A complete answer retypes each of the records below precisely and includes none of the pictures.
───── Data in this exercise ─────
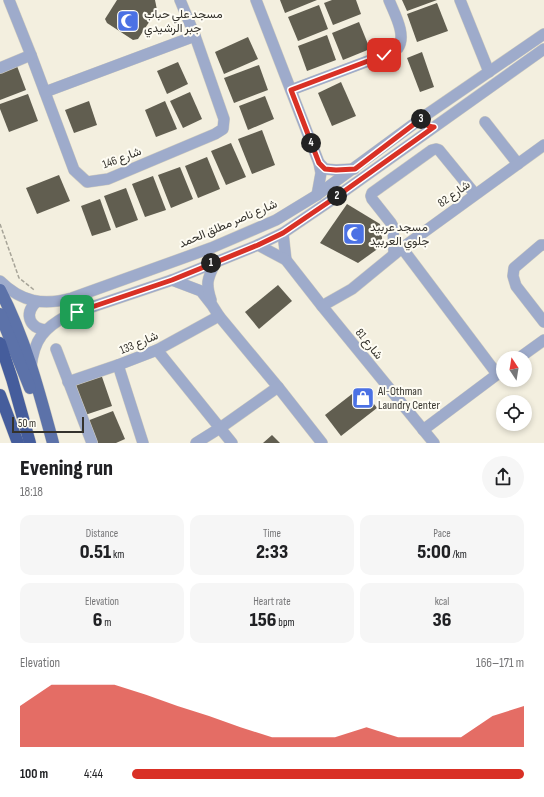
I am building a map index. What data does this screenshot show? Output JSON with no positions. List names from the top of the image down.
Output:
{
  "streets": {
    "street": [
      "شارع 146",
      "شارع 82",
      "شارع ناصر مطلق الحمد",
      "شارع 133",
      "شارع 81"
    ]
  },
  "crossings": [
    ["شارع 82", "شارع 81"]
  ],
  "places": {
    "mosque": ["مسجد علي حباب جبر الرشيدي", "مسجد عربيد جلوي العربيد"],
    "shop": ["Al-Othman Laundry Center"]
  },
  "scale_bar": "50 m",
  "north": "top",
  "page": {
    "pins": [
      "3",
      "4",
      "2",
      "1"
    ],
    "scale": "50 m",
    "heading": ["Evening run", "18:18"],
    "stats": [
      ["Distance", "0.51 km"],
      ["Time", "2:33"],
      ["Pace", "5:00 /km"],
      ["Elevation", "6 m"],
      ["Heart rate", "156 bpm"],
      ["kcal", "36"]
    ],
    "chart": ["Elevation", "166–171 m"],
    "list": [
      {
        "name": "100 m",
        "note": "4:44"
      }
    ]
  }
}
─────
▶ The completed task:
I am building a map index. What data does this screenshot show? Output JSON with no positions. List names from the top of the image down.
Output:
{
  "streets": {
    "street": [
      "شارع 146",
      "شارع 82",
      "شارع ناصر مطلق الحمد",
      "شارع 133",
      "شارع 81"
    ]
  },
  "crossings": [
    ["شارع 82", "شارع 81"]
  ],
  "places": {
    "mosque": ["مسجد علي حباب جبر الرشيدي", "مسجد عربيد جلوي العربيد"],
    "shop": ["Al-Othman Laundry Center"]
  },
  "scale_bar": "50 m",
  "north": "top",
  "page": {
    "pins": [
      "3",
      "4",
      "2",
      "1"
    ],
    "scale": "50 m",
    "heading": ["Evening run", "18:18"],
    "stats": [
      ["Distance", "0.51 km"],
      ["Time", "2:33"],
      ["Pace", "5:00 /km"],
      ["Elevation", "6 m"],
      ["Heart rate", "156 bpm"],
      ["kcal", "36"]
    ],
    "chart": ["Elevation", "166–171 m"],
    "list": [
      {
        "name": "100 m",
        "note": "4:44"
      }
    ]
  }
}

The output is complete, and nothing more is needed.